*TASK DESCRIPTION:*
Retype each entry verbatim. Do not include the images.

Stored entries
'''

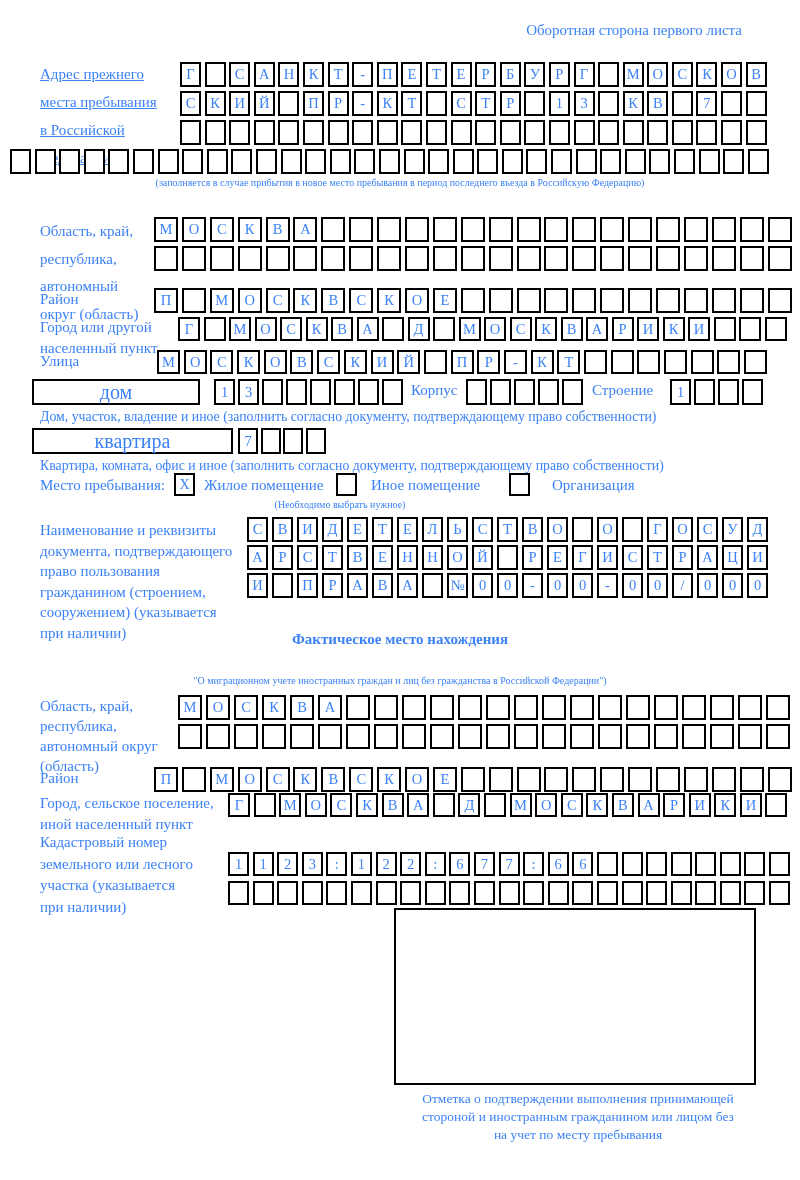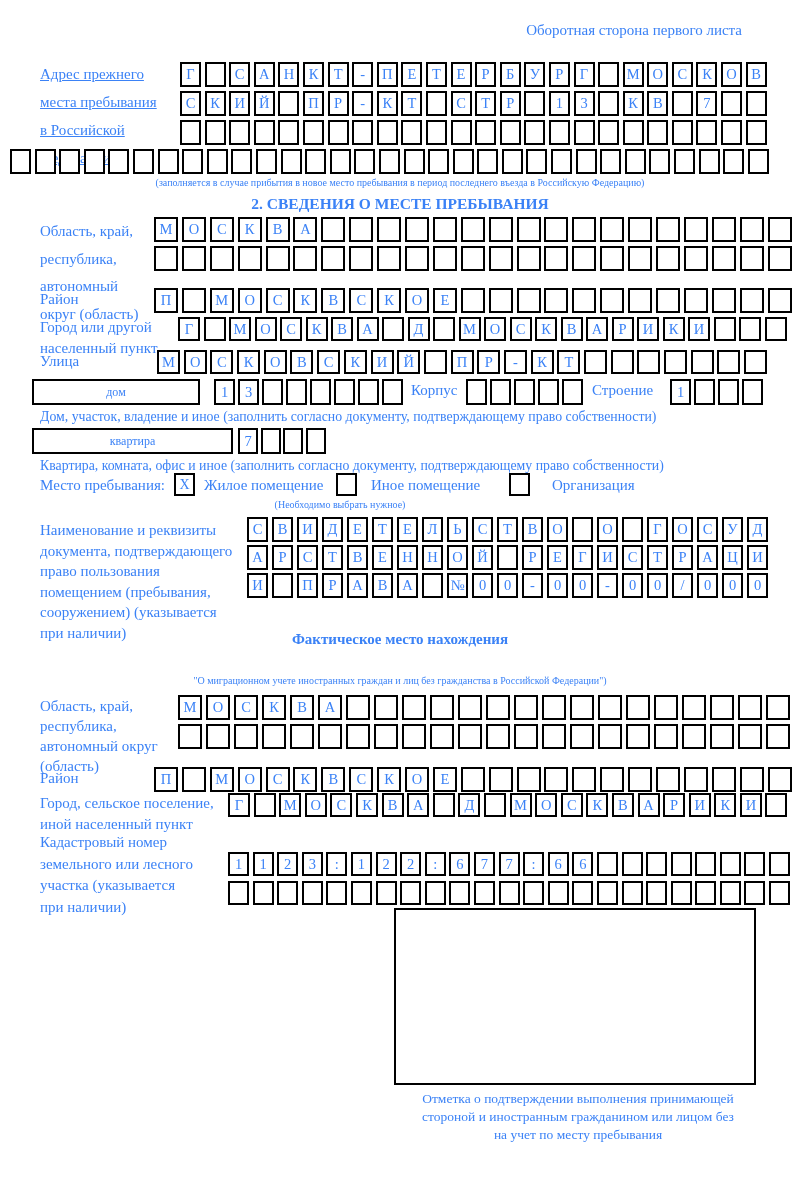--- a/index.html
+++ b/index.html
@@ -154,7 +154,6 @@
     </div>
   <div class="abs note" style="left:0;top:177px;width:800px;text-align:center;">(заполняется в случае прибытия в новое место пребывания в период последнего въезда в Российскую Федерацию)</div>
 
-  <div class="abs h-bold" style="left:0;top:195px;width:800px;text-align:center;font-size:15.5px;">2. СВЕДЕНИЯ О МЕСТЕ ПРЕБЫВАНИЯ</div>
 
   <div class="abs lines" style="left:40px;top:218px;line-height:27.5px;">
     <div>Область, край,</div>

'''

*TASK SOLUTION:*
--- a/index.html
+++ b/index.html
@@ -154,7 +154,6 @@
     </div>
   <div class="abs note" style="left:0;top:177px;width:800px;text-align:center;">(заполняется в случае прибытия в новое место пребывания в период последнего въезда в Российскую Федерацию)</div>
 
-  <div class="abs h-bold" style="left:0;top:195px;width:800px;text-align:center;font-size:15.5px;">2. СВЕДЕНИЯ О МЕСТЕ ПРЕБЫВАНИЯ</div>
 
   <div class="abs lines" style="left:40px;top:218px;line-height:27.5px;">
     <div>Область, край,</div>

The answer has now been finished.